Like John Paul II, Francis George knew that the Catholic Lite project — the unhappy dumbing down of the vibrant progressive Chicago Catholicism of the 1930s and 1940s — was unfit either to fight the zeitgeist in the name of freedom rightly understood, or to “gather up the fragments” and help rebuild the American experiment after the zeitgeist had done its worst. But it would be a great disservice to his memory to suggest, as some undoubtedly will, that Francis George was at war with “liberal” Catholicism. In the first place, he refused to think of the Church as something that could be defined in terms of “liberal” or “conservative.” As he said at his first Chicago press conference in 1997, the Church is about true and false, not left and right. Moreover, he knew that Catholic Lite was dying of its own implausibility, so why waste energy battling it? Rather, “gather up the fragments” — including the fragments of good in the once-vital reform Catholicism of Chicago — and get on with the task of re-evangelizing both the Church and the Great American City.
That could be done, the cardinal was convinced, only by what you might call All-In Catholicism: a Church that offered both mercy and truth; a Church that was both pro-life and committed to the effective empowerment of the poor; a Church that could make Catholicism compelling in a culture that was too often simply indifferent to what religious communities had to say. That apathy would not be met by surrendering core Catholic understandings of what makes for human happiness to the zeitgeist. But neither would it be met by argument alone. Arguments were important, this man of intellect and culture knew; but so was witness, and that was why he put such energy into defending the Church’s institutions for empowering the poor — its schools, health-care facilities, and social-service centers — against the encroachments of a government trying to use the Church for its own purposes.

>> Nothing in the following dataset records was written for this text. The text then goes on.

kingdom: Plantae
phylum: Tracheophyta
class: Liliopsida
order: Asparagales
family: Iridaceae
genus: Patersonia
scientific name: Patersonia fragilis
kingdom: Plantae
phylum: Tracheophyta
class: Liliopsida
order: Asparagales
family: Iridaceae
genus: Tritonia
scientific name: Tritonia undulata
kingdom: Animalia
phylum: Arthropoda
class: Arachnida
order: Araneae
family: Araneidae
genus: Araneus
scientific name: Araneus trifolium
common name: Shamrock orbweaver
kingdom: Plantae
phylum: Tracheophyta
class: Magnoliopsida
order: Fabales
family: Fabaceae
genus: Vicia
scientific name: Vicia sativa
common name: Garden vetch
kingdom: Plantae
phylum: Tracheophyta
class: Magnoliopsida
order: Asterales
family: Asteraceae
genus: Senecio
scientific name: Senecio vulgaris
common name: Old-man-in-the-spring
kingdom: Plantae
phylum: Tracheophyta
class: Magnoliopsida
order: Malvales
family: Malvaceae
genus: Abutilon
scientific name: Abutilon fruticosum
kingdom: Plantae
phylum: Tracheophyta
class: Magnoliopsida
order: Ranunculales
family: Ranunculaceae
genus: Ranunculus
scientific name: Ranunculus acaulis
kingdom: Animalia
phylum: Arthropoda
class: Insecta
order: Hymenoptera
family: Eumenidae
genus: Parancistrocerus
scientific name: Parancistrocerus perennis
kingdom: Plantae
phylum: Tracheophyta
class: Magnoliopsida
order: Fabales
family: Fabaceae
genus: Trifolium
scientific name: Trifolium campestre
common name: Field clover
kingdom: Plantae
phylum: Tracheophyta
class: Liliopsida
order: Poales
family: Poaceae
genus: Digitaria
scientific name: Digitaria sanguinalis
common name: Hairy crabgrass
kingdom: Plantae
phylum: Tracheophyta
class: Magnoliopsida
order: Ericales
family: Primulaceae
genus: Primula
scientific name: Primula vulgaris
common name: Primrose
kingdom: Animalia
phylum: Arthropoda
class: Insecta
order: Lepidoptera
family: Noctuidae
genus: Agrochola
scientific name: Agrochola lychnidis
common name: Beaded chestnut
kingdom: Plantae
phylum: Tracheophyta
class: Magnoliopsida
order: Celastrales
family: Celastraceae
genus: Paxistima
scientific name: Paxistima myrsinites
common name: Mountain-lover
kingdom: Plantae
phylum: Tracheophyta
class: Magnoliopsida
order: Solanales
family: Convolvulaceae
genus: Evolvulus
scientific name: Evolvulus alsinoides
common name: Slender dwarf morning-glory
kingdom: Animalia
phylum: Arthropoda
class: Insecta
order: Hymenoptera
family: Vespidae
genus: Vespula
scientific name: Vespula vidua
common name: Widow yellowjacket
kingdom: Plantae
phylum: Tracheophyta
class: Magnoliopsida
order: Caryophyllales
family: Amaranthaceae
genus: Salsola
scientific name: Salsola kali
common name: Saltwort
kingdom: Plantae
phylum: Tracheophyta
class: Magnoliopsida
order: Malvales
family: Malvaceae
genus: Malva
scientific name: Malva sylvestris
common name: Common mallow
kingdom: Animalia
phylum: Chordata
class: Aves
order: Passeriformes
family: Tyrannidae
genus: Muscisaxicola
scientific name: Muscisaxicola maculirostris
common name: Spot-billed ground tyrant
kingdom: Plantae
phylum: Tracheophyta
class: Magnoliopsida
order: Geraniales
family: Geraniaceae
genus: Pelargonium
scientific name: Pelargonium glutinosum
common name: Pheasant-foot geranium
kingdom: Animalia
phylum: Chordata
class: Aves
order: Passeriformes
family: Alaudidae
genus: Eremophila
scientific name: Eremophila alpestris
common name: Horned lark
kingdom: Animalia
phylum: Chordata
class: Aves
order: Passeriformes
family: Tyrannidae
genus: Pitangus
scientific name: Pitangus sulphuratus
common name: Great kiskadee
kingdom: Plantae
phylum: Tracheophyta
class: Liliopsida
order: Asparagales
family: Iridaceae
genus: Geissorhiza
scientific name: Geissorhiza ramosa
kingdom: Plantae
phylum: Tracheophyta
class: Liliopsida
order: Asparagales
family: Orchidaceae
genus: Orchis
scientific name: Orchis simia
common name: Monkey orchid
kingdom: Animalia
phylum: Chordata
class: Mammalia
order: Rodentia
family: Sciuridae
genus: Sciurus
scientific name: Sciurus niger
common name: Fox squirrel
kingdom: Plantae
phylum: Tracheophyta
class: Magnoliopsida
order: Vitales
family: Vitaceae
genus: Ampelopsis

When the U.S. bishops elected Cardinal George their president in 2007, they were acknowledging a change in the dynamics of Catholic life in America that is irreversible. The liveliest centers of Catholicism in America — the parishes, the dioceses, the seminaries, the lay renewal movements, the growing orders of consecrated religious life — are those that have embraced what John Paul II called the “New Evangelization” and what Pope Francis has called a “Church permanently in mission.” The old post-conciliar battles are, largely, over, and the course has been set. Francis George helped set that course. And when it comes time to write his story in full, he will be remembered as the most consequential archbishop of Chicago in the modern history of the Church — and a leader in American Catholicism whose intellectual and physical courage was instrumental in making the Church in the United States, for all its challenges and problems, the most vital in the developed world.
He is now where he has always wanted to be. He is without pain, whole and healed. He has met Christ the Lord, and he is living in the presence of the Thrice-Holy God — to whom I give thanks for his life, his witness, and our friendship.